▶ _Travail à faire_:
1. Dans le texte sur l'amour des ennemis, relevez tous les pays où vivent, selon lui, des frères et sœurs persécutés.
2. Prolongez, s'il vous plaît, le texte sur l'amour des ennemis à la suite de sa dernière phrase.
======== Extrait du document
Aimer ses ennemis …

Aimer ses ennemis …

Avec les lectures de ce dimanche qui nous invitent à l’amour du prochain et même de l’ennemi, nous sommes au cœur de la morale chrétienne. Avant toute chose, il me semble important de faire deux précisions.

Premièrement, Jésus nous dit : « Moi, je vous dis de ne pas riposter au méchant. » Avec les gentils, avec nos amis, nous savons comment nous comporter, car nous les connaissons et nous les aimons. Et parfois, justement parce que nous les connaissons et que nous les aimons, nous pouvons leur dire leurs quatre vérités. Mon ami, mon époux, mon frère, mon enfant, sait bien que je l’aime. Il ne m’en voudra pas de lui dire « non », de lui riposter, si je le fais avec un amour vrai, pour le faire grandir.

D’ailleurs, Dieu le premier agit ainsi avec nous. Tous les saints en témoignent. Au début de notre vie avec le Seigneur, il nous attire à lui avec des liens d’amour, avec du miel. Ensuite, lorsque nous nous sommes attachés à lui, il nous mène par des chemins plus ardus, plus desséchants, mais toujours pour nous faire grandir.

Deuxièmement, à propos de ce mot d’« ennemi ». À proprement parler, un chrétien n’a que deux ennemis : le péché et Satan qui est l’auteur du péché. Evidemment, ce ne sont pas de ces ennemis-là que parle Jésus. Avec le mal, on ne discute pas. Tout compromis est déjà une compromission ; toute négociation est déjà une trahison.

L’ennemi que Jésus nous commande – nous commande ! – d’aimer, c’est toute personne pour qui nous n’avons pas spontanément de l’affection, toute personne qui nous dérange, nous agace, et même jusqu’à celui ou celle qui cherche à nous nuire. Nous resterons toujours bien petits devant l’exemple donné par nos frères et sœurs persécutés au Nigéria, en Iran ou en Chine.

 

Ces précisions étant faites, frères et sœurs, je nous pose une question : pourquoi Jésus nous commande-t-il d’aimer nos ennemis ? Est-ce juste pour prouver que nous aimons mieux que les hindous, les musulmans et les juifs et obtenir la médaille d’or de la charité ?

Si Jésus ose nous commander d’aimer nos ennemis, c’est qu’il sait qu’au Ciel, il n’y a plus d’ennemis. Il n’y a plus que ceux qui se seront laissé aimer et qui auront aimé à leur tour. Certains auront vécu presque toute leur vie dans l’amitié de Dieu. Il y aura aussi les ouvriers de la 9e heure, de la 11e heure, sans oublier les larrons repentants. Au Ciel, nous aimerons en vérité ceux qui sont aujourd’hui nos ennemis, alors autant s’y mettre dès maintenant.
================
======== Extraits de données
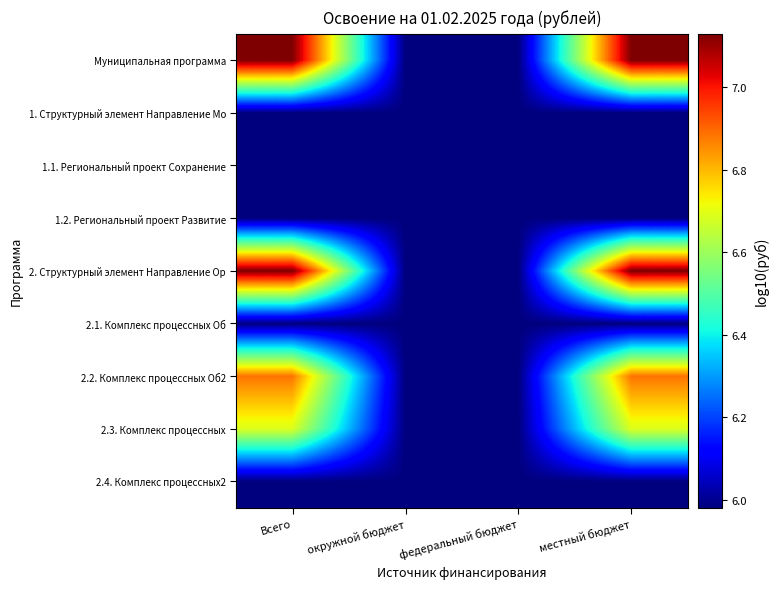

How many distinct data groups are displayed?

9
================
======== Extraits de données
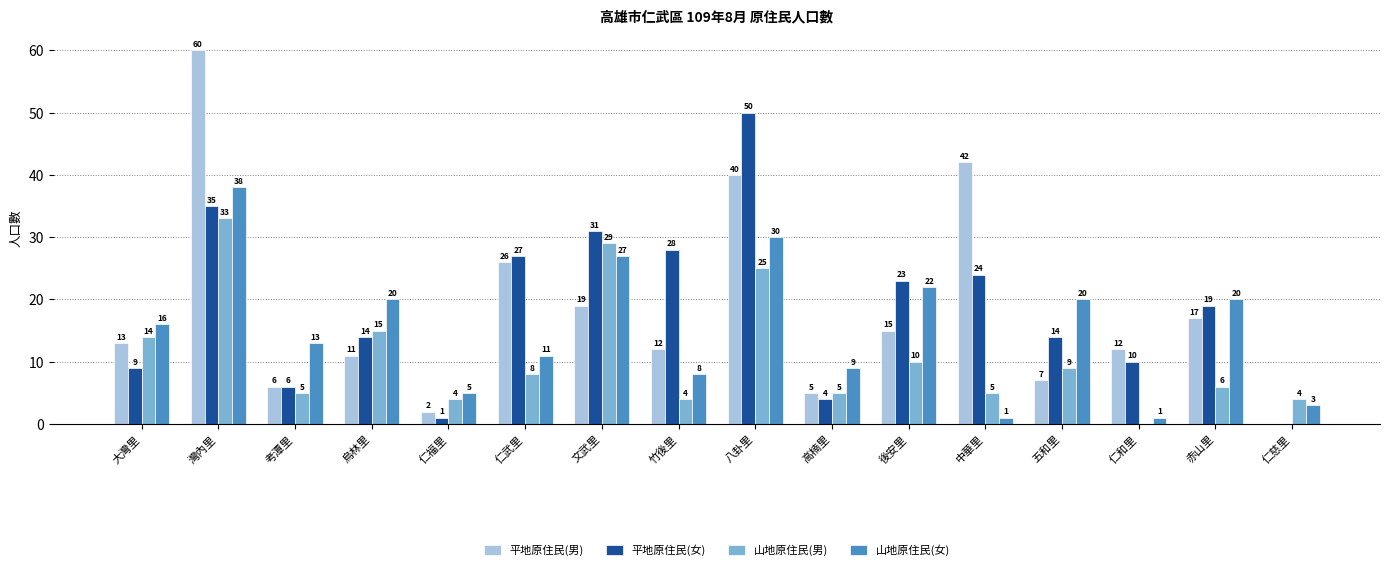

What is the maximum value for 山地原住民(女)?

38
================
▶ _Réponses numérotées_:
1. Nigéria, Iran, Chine

2.
Prenons Etienne et Paul par exemple. Sur terre, Paul s’est fait le complice du meurtre d’Etienne. Au Ciel, ils sont unis par la même charité. Le jour de la fête de saint Etienne, nous lisons un texte qui dit ceci :

« Étienne […] avait pour armes la charité, et grâce à elle il était entièrement vainqueur. Par l’amour de Dieu, il n’a pas reculé devant l’hostilité des Juifs ; par l’amour du prochain, il a intercédé pour ceux qui le lapidaient. Par cette charité, il leur reprochait leur erreur, afin qu’ils se corrigent ; par cette charité, il priait pour ceux qui le lapidaient, afin que le châtiment leur soit épargné. Fortifié par la charité, il a vaincu Saul qui s’opposait cruellement à lui et, après l’avoir eu comme persécuteur sur terre, il a obtenu de l’avoir pour compagnon dans le ciel. »

Frères et sœurs, il n’existe qu’un seul chemin vers le Ciel : c’est l’amour en vérité, la vraie charité. Tous les autres chemins conduisent à des impasses.

Cela vaut d’abord pour nous : nous parviendrons au Ciel uniquement si nous nous efforçons d’aimer en vérité, avec persévérance, un travail qu’il nous faut remettre sur le métier chaque matin. Vous connaissez sans doute cette histoire concernant saint François de Sales. Alors qu’il prêche sur l’amour des ennemis, un protestant, voulant le mettre à l’épreuve, l’interpelle :

« Vous venez de dire, qu’il faut, après avoir reçu un soufflet sur une joue, tendre l’autre pour en recevoir autant.

Oui, dit François, j’ai dit cela, parce que c’est un enseignement évangélique.

Eh bien ! dit le protestant, je voudrais bien savoir : si je vous donnais un bon soufflet maintenant, me tendriez-vous l’autre joue pour en recevoir un second ?

Vraiment, dit François, je ne sais pas ce que je ferais ; mais je sais bien ce que je devrais faire, et il ne tiendrait qu’à vous de le vérifier. »

L’amour en vérité, la vraie charité, est aussi le seul chemin du Ciel pour notre ennemi : c’est seulement si nous témoignons de l’amour à notre ennemi que nous lui pourrons lui faire voir le vrai visage de Dieu et que notre ennemi pourra peut-être se convertir à son tour. Si nous lui répondons autrement que par l’amour en vérité, nous mettons des obstacles sur son chemin de salut.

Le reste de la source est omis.